Assignment:
Please copy the records exactly as they appear, with all pictures left out.

(Extracted data entries)
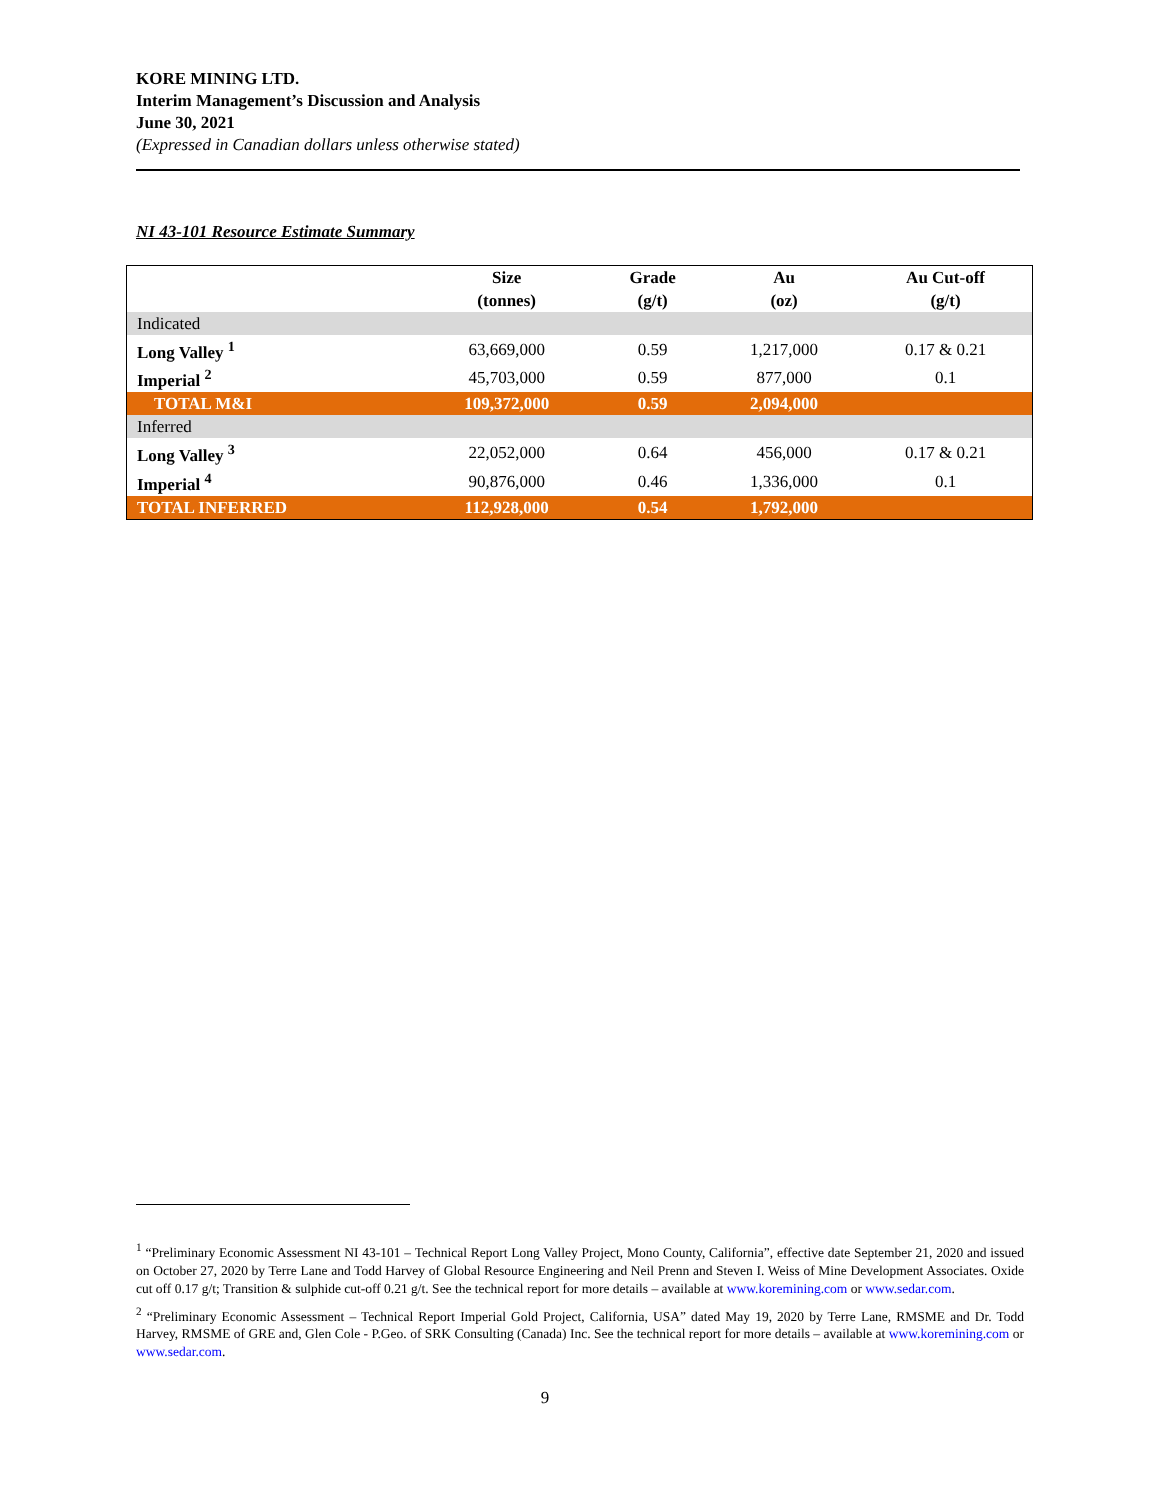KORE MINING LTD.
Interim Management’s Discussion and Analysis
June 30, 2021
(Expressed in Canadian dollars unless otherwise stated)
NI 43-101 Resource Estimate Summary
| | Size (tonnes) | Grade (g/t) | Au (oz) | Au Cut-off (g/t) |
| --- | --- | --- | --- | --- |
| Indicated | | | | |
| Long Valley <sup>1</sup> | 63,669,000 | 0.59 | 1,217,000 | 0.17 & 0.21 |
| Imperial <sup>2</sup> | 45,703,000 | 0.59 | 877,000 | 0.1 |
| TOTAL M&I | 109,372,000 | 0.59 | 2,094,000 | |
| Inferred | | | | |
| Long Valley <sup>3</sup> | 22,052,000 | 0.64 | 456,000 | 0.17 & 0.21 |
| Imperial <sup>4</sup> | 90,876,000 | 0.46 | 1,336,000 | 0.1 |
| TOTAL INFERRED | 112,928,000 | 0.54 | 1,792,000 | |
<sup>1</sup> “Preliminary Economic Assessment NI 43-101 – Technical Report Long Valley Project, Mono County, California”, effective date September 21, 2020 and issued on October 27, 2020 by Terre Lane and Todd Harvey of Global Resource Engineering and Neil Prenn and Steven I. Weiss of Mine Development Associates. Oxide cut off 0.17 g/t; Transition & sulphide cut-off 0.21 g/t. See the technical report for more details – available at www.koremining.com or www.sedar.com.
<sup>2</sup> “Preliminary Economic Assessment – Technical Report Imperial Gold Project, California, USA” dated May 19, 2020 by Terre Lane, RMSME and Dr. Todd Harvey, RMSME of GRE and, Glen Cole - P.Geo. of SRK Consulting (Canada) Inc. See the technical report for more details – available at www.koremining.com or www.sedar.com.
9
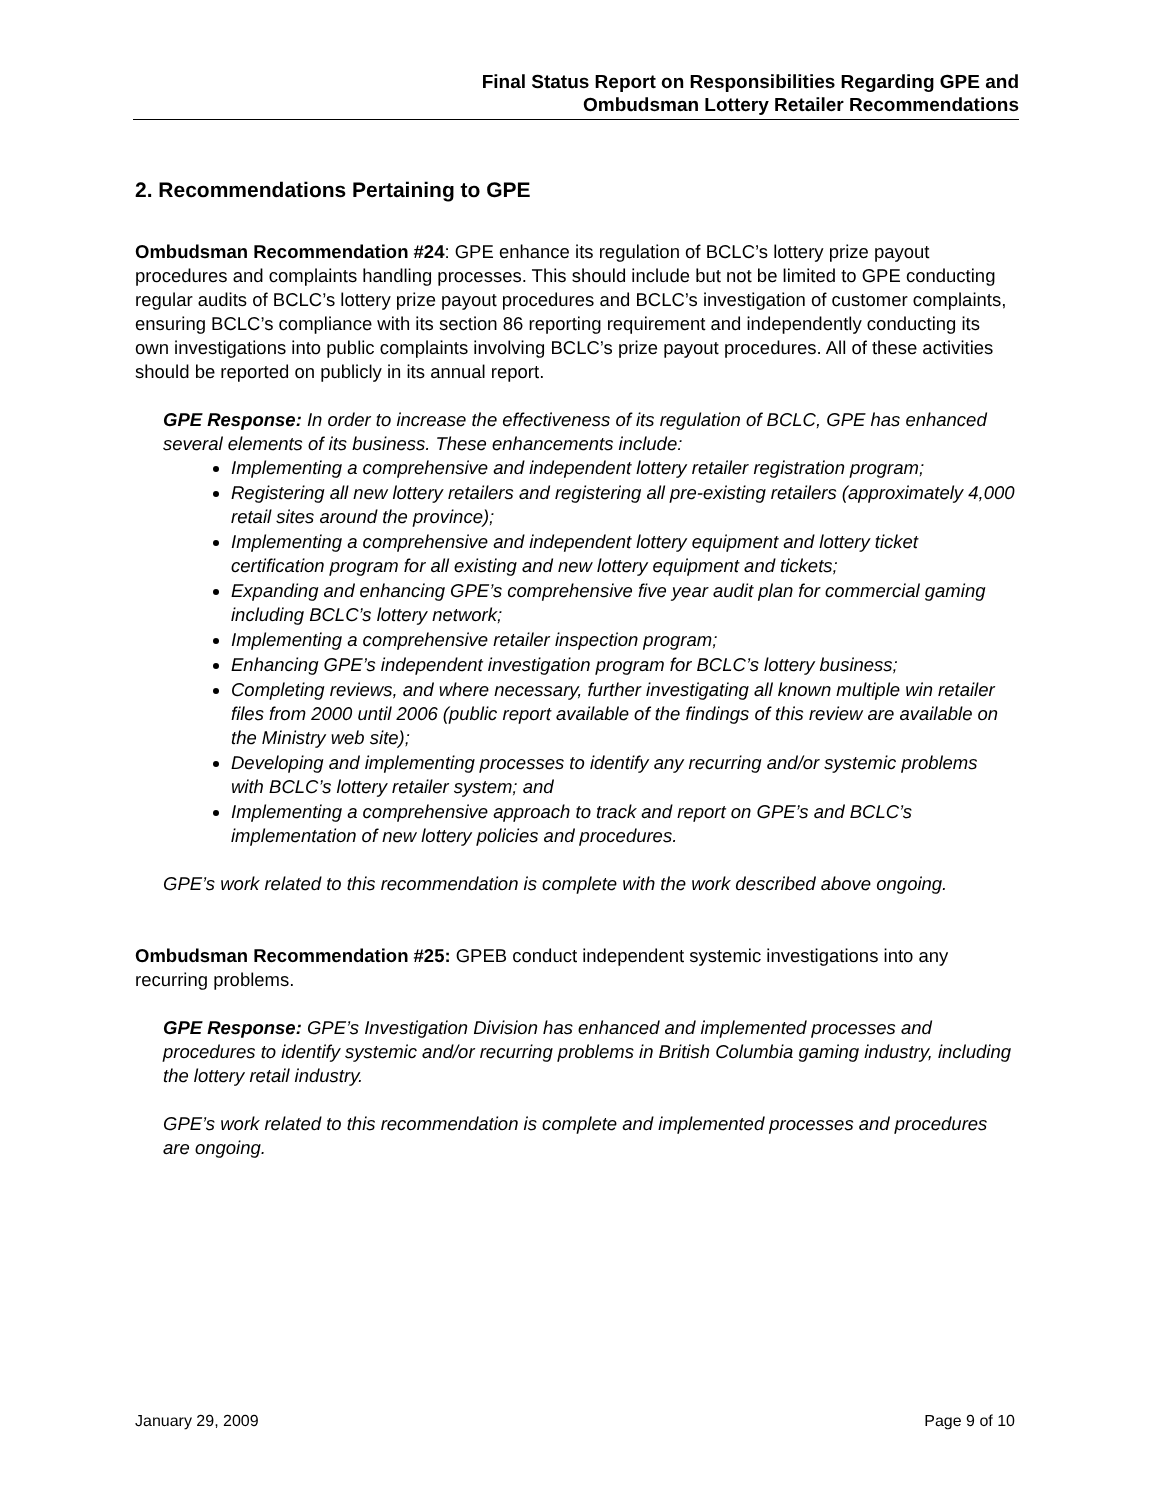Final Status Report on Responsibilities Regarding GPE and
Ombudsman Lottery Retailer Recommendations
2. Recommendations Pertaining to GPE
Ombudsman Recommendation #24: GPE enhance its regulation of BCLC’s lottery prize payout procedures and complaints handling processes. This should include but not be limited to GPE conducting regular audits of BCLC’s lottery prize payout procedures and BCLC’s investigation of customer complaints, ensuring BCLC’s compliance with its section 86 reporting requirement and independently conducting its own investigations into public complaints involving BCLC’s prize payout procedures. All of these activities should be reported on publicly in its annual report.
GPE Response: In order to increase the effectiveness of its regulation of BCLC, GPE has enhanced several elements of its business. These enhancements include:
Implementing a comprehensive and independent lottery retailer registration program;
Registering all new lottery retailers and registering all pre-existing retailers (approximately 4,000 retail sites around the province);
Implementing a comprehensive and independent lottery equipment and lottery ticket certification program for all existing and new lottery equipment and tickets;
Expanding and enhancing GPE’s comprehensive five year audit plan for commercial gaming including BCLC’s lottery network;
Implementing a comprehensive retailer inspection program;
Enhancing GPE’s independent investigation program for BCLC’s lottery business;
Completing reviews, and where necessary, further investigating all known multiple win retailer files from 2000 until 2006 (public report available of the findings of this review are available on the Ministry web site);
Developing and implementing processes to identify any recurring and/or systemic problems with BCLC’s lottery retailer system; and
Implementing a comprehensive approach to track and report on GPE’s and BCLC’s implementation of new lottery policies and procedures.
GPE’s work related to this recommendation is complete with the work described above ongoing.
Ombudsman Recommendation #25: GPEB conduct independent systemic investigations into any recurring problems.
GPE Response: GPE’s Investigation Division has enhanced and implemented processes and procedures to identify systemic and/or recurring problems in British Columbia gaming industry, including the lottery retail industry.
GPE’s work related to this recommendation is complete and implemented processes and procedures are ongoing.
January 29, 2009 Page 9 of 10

Exercise output:
KORE MINING LTD.
Interim Management’s Discussion and Analysis
June 30, 2021
(Expressed in Canadian dollars unless otherwise stated)
NI 43-101 Resource Estimate Summary
| | Size (tonnes) | Grade (g/t) | Au (oz) | Au Cut-off (g/t) |
| --- | --- | --- | --- | --- |
| Indicated | | | | |
| Long Valley <sup>1</sup> | 63,669,000 | 0.59 | 1,217,000 | 0.17 & 0.21 |
| Imperial <sup>2</sup> | 45,703,000 | 0.59 | 877,000 | 0.1 |
| TOTAL M&I | 109,372,000 | 0.59 | 2,094,000 | |
| Inferred | | | | |
| Long Valley <sup>3</sup> | 22,052,000 | 0.64 | 456,000 | 0.17 & 0.21 |
| Imperial <sup>4</sup> | 90,876,000 | 0.46 | 1,336,000 | 0.1 |
| TOTAL INFERRED | 112,928,000 | 0.54 | 1,792,000 | |
<sup>1</sup> “Preliminary Economic Assessment NI 43-101 – Technical Report Long Valley Project, Mono County, California”, effective date September 21, 2020 and issued on October 27, 2020 by Terre Lane and Todd Harvey of Global Resource Engineering and Neil Prenn and Steven I. Weiss of Mine Development Associates. Oxide cut off 0.17 g/t; Transition & sulphide cut-off 0.21 g/t. See the technical report for more details – available at www.koremining.com or www.sedar.com.
<sup>2</sup> “Preliminary Economic Assessment – Technical Report Imperial Gold Project, California, USA” dated May 19, 2020 by Terre Lane, RMSME and Dr. Todd Harvey, RMSME of GRE and, Glen Cole - P.Geo. of SRK Consulting (Canada) Inc. See the technical report for more details – available at www.koremining.com or www.sedar.com.
9
Final Status Report on Responsibilities Regarding GPE and
Ombudsman Lottery Retailer Recommendations
2. Recommendations Pertaining to GPE
Ombudsman Recommendation #24: GPE enhance its regulation of BCLC’s lottery prize payout procedures and complaints handling processes. This should include but not be limited to GPE conducting regular audits of BCLC’s lottery prize payout procedures and BCLC’s investigation of customer complaints, ensuring BCLC’s compliance with its section 86 reporting requirement and independently conducting its own investigations into public complaints involving BCLC’s prize payout procedures. All of these activities should be reported on publicly in its annual report.
GPE Response: In order to increase the effectiveness of its regulation of BCLC, GPE has enhanced several elements of its business. These enhancements include:
Implementing a comprehensive and independent lottery retailer registration program;
Registering all new lottery retailers and registering all pre-existing retailers (approximately 4,000 retail sites around the province);
Implementing a comprehensive and independent lottery equipment and lottery ticket certification program for all existing and new lottery equipment and tickets;
Expanding and enhancing GPE’s comprehensive five year audit plan for commercial gaming including BCLC’s lottery network;
Implementing a comprehensive retailer inspection program;
Enhancing GPE’s independent investigation program for BCLC’s lottery business;
Completing reviews, and where necessary, further investigating all known multiple win retailer files from 2000 until 2006 (public report available of the findings of this review are available on the Ministry web site);
Developing and implementing processes to identify any recurring and/or systemic problems with BCLC’s lottery retailer system; and
Implementing a comprehensive approach to track and report on GPE’s and BCLC’s implementation of new lottery policies and procedures.
GPE’s work related to this recommendation is complete with the work described above ongoing.
Ombudsman Recommendation #25: GPEB conduct independent systemic investigations into any recurring problems.
GPE Response: GPE’s Investigation Division has enhanced and implemented processes and procedures to identify systemic and/or recurring problems in British Columbia gaming industry, including the lottery retail industry.
GPE’s work related to this recommendation is complete and implemented processes and procedures are ongoing.
January 29, 2009 Page 9 of 10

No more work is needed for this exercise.